_DOCUMENT EXCERPT_.
*** Block opens ***
Finally, we record the general characterisation of definable sets in terms of closure operations:

Proposition 4.40. The collection \(\mathrm{Def}(\mathcal{M})\) of all definable subsets of all Cartesian powers of \(M\) is the smallest collection closed under: graphs of basic functions and relations; diagonals \(\{(a_1,\ldots,a_n): a_i = a_j\}\); products \(X \times M\); Boolean operations; projections; and taking fibres \(X_\mathbf{b} = \{\mathbf{a}: (\mathbf{a},\mathbf{b}) \in X\}\).


Lectures 24a & 24b: Algebraic and Semi-algebraic Sets

The Geometry of Definable Sets in Rings

In Lectures 24a and 24b the professor stepped back to survey the landscape of definable sets in rings, asking a natural and far-reaching question: given a commutative unitary ring \(\mathcal{R} = (R, 0, 1, +, -, \times)\), what are all its definable sets?

\[V(p_1, \ldots, p_\ell) = \{\mathbf{a} \in R^n : p_1(\mathbf{a}) = \cdots = p_\ell(\mathbf{a}) = 0\}.\]

These form the closed sets of the Zariski topology on \(R^n\). Their finite Boolean combinations are the Zariski-constructible sets. The key point (which uses the fact that \(L_R\)-terms in \(n\) variables agree precisely with polynomials in \(n\) variables over \(R\), generalising the homework exercise on integer-coefficient terms) is:

Fact. In any commutative unitary ring, the quantifier-free definable sets are exactly the Zariski-constructible sets.
*** Block closes ***
_EXERCISE DESCRIPTION_.
Please decide whether each of the following statements agrees with the excerpt on definable sets. Answer yes or no and quote the words of the excerpt that settle it.
1. Zariski-constructible sets are finite Boolean combinations of the Zariski-closed sets.
2. The ring considered in Lectures 24a and 24b need not be commutative.
3. Proposition 4.40 describes the collection of definable sets as the largest collection closed under the listed operations.

[Dataset entries]
*** Block opens ***
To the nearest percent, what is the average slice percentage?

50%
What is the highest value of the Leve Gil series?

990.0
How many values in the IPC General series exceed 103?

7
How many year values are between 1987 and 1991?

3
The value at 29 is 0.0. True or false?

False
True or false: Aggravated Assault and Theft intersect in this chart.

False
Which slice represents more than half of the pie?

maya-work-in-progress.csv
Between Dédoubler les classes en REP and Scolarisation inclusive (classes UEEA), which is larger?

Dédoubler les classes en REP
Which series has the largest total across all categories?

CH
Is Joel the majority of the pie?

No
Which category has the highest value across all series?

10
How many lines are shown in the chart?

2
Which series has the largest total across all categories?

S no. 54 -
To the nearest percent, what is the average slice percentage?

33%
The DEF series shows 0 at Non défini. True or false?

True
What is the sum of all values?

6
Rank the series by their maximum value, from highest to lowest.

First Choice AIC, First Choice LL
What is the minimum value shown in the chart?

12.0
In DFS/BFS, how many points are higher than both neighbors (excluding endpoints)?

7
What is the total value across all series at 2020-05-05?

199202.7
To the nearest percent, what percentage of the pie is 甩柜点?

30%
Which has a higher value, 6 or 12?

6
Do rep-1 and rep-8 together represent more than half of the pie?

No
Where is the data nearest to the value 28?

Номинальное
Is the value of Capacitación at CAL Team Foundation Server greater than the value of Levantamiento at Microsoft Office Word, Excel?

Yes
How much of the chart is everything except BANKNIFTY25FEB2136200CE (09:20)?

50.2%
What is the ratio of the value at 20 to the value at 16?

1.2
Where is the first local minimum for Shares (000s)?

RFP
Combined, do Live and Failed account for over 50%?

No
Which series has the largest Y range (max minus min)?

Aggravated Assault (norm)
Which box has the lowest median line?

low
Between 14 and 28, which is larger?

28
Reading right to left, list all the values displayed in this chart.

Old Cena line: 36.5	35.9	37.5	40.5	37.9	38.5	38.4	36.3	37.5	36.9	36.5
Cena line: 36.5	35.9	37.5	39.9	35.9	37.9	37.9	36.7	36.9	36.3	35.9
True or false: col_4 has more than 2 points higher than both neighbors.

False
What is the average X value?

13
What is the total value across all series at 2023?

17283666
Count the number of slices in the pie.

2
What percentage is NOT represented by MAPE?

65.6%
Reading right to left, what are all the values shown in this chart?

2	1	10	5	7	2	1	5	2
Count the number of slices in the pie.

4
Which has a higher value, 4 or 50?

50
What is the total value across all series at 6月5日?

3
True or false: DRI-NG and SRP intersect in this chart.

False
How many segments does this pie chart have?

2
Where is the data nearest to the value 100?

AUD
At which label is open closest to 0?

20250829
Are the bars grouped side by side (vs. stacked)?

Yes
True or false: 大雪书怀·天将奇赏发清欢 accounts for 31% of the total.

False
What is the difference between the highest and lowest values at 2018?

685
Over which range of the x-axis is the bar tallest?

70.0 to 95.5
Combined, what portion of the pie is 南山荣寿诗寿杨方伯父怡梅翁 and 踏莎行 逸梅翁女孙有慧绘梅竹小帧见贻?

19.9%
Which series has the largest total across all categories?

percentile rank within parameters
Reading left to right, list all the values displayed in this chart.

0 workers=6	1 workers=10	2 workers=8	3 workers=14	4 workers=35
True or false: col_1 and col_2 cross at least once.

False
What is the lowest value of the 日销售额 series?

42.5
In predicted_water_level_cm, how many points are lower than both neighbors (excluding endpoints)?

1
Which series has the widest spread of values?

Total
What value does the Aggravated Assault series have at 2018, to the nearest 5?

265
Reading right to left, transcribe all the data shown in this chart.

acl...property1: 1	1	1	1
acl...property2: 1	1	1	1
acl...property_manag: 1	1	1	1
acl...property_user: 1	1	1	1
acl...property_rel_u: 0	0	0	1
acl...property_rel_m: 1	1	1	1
*** Block closes ***
_SOLUTION_.
1. Yes: "Their finite Boolean combinations are the Zariski-constructible sets."
2. No: "given a commutative unitary ring"
3. No: "is the smallest collection closed under"